Setting Price for Your Home :
A seller always aims to get the best possible price and the most acceptable terms for his home. There are several factors which determine the price of the home for sale such as the location, current market situation, the present real estate trend based on demand and supply, and even the real estate season. When a home is put up for sale there occurs a lot of disparity with respect to the price of the home with the seller quoting one price and the prospective buyer ready to offer something lesser. Finally after a brief period of negotiation, they arrive at a point of agreement, which ultimately results in the finalization of the sale.
The seller must try to think from the buyer’s point of view. If the price is set too high, potential buyers will shy away from even viewing the house, although the house may be better than other homes in the vicinity. Similarly, if the price is set too low (which is usually done in the case of urgent need of finances), then the chances are very strong that your home will be sold promptly, but you will be depriving yourself of the actual cost of the property.

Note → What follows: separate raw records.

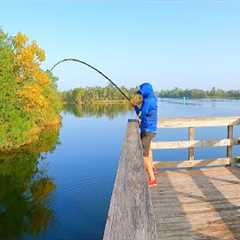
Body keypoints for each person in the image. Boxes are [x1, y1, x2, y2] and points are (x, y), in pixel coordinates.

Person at [132, 82, 158, 187]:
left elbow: (141, 114)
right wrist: (136, 106)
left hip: (147, 130)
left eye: (142, 92)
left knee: (144, 155)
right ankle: (151, 168)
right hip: (150, 130)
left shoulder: (148, 101)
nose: (141, 94)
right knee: (148, 151)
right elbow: (142, 112)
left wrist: (135, 106)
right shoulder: (152, 99)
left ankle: (152, 179)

A Comparative Market Analysis helps in estimating a possible sales price for the house. A real estate agent can tell you whether the current market situation in your locality is a buyer’s market or a seller’s market. The seller can price the home a little over the actual price in a seller's market. In a buyer's market, seller can offer a bargain price to attract prospective buyers. The seller can also try offering incentives in order to attract potential buyers such as lowering the price, paying the closing costs (which the buyer is supposed to pay) or even offer a handsome bonus in addition to the commission to the broker.